**INPUT:**
··········

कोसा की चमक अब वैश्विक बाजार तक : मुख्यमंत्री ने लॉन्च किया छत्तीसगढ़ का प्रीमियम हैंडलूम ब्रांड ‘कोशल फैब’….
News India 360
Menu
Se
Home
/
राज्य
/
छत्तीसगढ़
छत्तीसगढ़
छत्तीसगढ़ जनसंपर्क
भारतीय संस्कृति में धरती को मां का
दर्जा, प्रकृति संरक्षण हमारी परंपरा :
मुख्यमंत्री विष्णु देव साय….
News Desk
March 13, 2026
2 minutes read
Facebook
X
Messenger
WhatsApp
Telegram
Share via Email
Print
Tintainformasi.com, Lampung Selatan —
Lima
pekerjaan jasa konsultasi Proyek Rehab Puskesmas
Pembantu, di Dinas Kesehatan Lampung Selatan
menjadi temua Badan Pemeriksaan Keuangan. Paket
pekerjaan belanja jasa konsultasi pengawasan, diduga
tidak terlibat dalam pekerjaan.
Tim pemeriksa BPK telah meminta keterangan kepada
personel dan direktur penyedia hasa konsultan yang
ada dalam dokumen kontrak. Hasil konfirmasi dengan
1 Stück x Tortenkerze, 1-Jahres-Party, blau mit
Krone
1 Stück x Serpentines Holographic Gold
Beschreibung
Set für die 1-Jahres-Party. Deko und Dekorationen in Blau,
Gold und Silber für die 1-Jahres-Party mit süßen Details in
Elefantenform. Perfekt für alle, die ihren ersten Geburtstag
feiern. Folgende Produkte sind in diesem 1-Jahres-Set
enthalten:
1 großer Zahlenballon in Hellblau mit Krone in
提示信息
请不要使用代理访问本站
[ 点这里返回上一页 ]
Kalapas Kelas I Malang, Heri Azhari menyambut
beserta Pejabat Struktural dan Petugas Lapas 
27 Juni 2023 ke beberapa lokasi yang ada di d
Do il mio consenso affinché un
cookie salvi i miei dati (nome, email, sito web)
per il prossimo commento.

··········

**WORK TASK:** Please reproduce all of the material above, swapping "Lampung Selatan" for "South Lampung" wherever it appears and leaving everything else unchanged.

**RESPONSE TO THIS EXERCISE:**
कोसा की चमक अब वैश्विक बाजार तक : मुख्यमंत्री ने लॉन्च किया छत्तीसगढ़ का प्रीमियम हैंडलूम ब्रांड ‘कोशल फैब’….
News India 360
Menu
Se
Home
/
राज्य
/
छत्तीसगढ़
छत्तीसगढ़
छत्तीसगढ़ जनसंपर्क
भारतीय संस्कृति में धरती को मां का
दर्जा, प्रकृति संरक्षण हमारी परंपरा :
मुख्यमंत्री विष्णु देव साय….
News Desk
March 13, 2026
2 minutes read
Facebook
X
Messenger
WhatsApp
Telegram
Share via Email
Print
Tintainformasi.com, South Lampung —
Lima
pekerjaan jasa konsultasi Proyek Rehab Puskesmas
Pembantu, di Dinas Kesehatan South Lampung
menjadi temua Badan Pemeriksaan Keuangan. Paket
pekerjaan belanja jasa konsultasi pengawasan, diduga
tidak terlibat dalam pekerjaan.
Tim pemeriksa BPK telah meminta keterangan kepada
personel dan direktur penyedia hasa konsultan yang
ada dalam dokumen kontrak. Hasil konfirmasi dengan
1 Stück x Tortenkerze, 1-Jahres-Party, blau mit
Krone
1 Stück x Serpentines Holographic Gold
Beschreibung
Set für die 1-Jahres-Party. Deko und Dekorationen in Blau,
Gold und Silber für die 1-Jahres-Party mit süßen Details in
Elefantenform. Perfekt für alle, die ihren ersten Geburtstag
feiern. Folgende Produkte sind in diesem 1-Jahres-Set
enthalten:
1 großer Zahlenballon in Hellblau mit Krone in
提示信息
请不要使用代理访问本站
[ 点这里返回上一页 ]
Kalapas Kelas I Malang, Heri Azhari menyambut
beserta Pejabat Struktural dan Petugas Lapas 
27 Juni 2023 ke beberapa lokasi yang ada di d
Do il mio consenso affinché un
cookie salvi i miei dati (nome, email, sito web)
per il prossimo commento.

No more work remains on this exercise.